L’infortuné pousse un hurlement de douleur et reste étendu sans remuer sur le sol.

Jeanne jette un cri d’horreur et perd connaissance.

Oubliant que ses pieds sont attachés, Mornac veut s’élancer sur les bourreaux. Mais il tombe tout de son long par terre ; ce qui fait rire les Sauvages aux larmes.

Après avoir relevé Mornac et l’avoir placé de manière à ce qu’il ne perdit rien de ce qu’il allait advenir, les Iroquois ramassèrent la victime évanouie qu’ils ranimèrent en lui jetant de l’eau froide à la figure. Puis il l’adossèrent contre un petit arbre auquel il fut solidement attaché.

Ces préparatifs terminés, l’un des Sauvages saisit des charbons ardents au milieu du brasier et les déposa avec beaucoup de soin sur le crâne sanglant et dénudé du jeune homme. Celui-ci, tout en recommandant son âme à Dieu, se mit à pousser des cris pitoyables qui ne devaient finir qu’avec sa vie.
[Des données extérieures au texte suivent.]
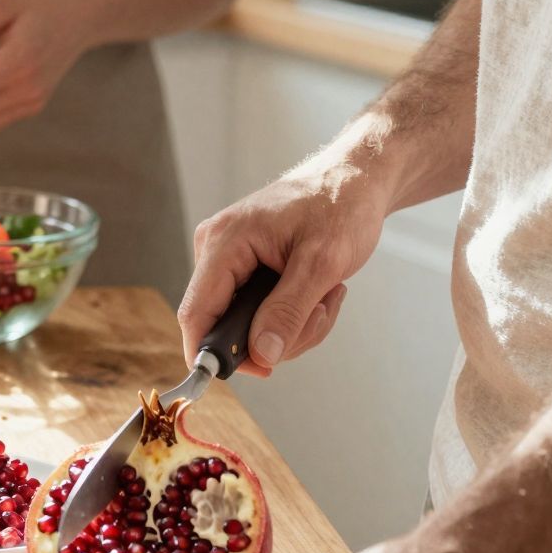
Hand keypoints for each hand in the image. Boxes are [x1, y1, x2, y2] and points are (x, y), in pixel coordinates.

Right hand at [178, 159, 388, 373]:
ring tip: (326, 294)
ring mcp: (231, 259)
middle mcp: (217, 249)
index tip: (255, 373)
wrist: (355, 179)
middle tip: (319, 313)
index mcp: (224, 242)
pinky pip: (260, 312)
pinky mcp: (246, 267)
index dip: (213, 354)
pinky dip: (294, 314)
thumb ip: (288, 311)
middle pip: (227, 326)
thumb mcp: (321, 263)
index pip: (196, 313)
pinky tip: (319, 291)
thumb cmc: (340, 205)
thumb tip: (261, 355)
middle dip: (278, 334)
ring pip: (250, 325)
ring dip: (295, 324)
Ce qui précède n’était qu’un prélude, et alors commença une de ces scènes épouvantables, dont l’atroce barbarie ne serait point croyable aujourd’hui, si nos annales n’en étaient pas remplies avec l’attestation des témoins les plus véridiques.
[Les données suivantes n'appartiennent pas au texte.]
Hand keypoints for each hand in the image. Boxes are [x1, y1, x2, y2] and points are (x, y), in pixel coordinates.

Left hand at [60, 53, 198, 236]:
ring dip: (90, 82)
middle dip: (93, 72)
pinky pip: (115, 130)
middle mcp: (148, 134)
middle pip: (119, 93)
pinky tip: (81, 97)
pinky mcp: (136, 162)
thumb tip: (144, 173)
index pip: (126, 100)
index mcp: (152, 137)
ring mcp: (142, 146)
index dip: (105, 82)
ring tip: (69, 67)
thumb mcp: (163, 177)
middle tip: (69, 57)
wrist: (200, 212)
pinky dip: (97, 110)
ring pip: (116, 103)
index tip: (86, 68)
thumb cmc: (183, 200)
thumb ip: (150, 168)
Tandis que deux Iroquois, accroupis sur le sol, coupaient avec leurs couteaux les orteils de la victime, d’autres lui arrachaient les ongles des doigts de la main, mais lentement, afin que le supplicié sentît bien chaque nouvelle souffrance.

Quand les pieds et les mains du jeune homme ne furent plus qu’une plaie vive, Griffe-d’Ours écarta ses compagnons. D’un tour rapide de son couteau, il cerna le pouce du misérable, vers la première jointure ; puis, le tordant, il l’arracha de force avec le muscle qui se rompit au coude, tant la violence du coup était grande.

Et tandis que le pauvre garçon jetait d’horribles clameurs, le chef, avec un sourire de satisfaction, suspendit à l’oreille du patient ce pouce ainsi tiré avec le nerf, en guise de pendant d’oreille.

Il continua de lui arracher ainsi tous les doigts l’un après l’autre, pendant que ses camarades enfonçaient à mesure, dans ces plaies, des esquilles de bois qui devaient lui faire éprouver des tortures de plus en plus atroces ; car ses cris redoublèrent encore.[1]

Satisfait de la dextérité qu’il avait montrée Griffe-d’Ours céda sa place à un autre.

Celui-ci s’approcha doucement et coupa, tour à tour, le nez, les lèvres et les joues de sa victime. Puis avec un raffinement de démon, il lui arracha les deux yeux, les laissa pendre sur la figure ensanglantée et plaça dans chaque orbite vide un tison ardent.

  1. Ce fait est rapporté dans les Relations des Jésuites, de 1660.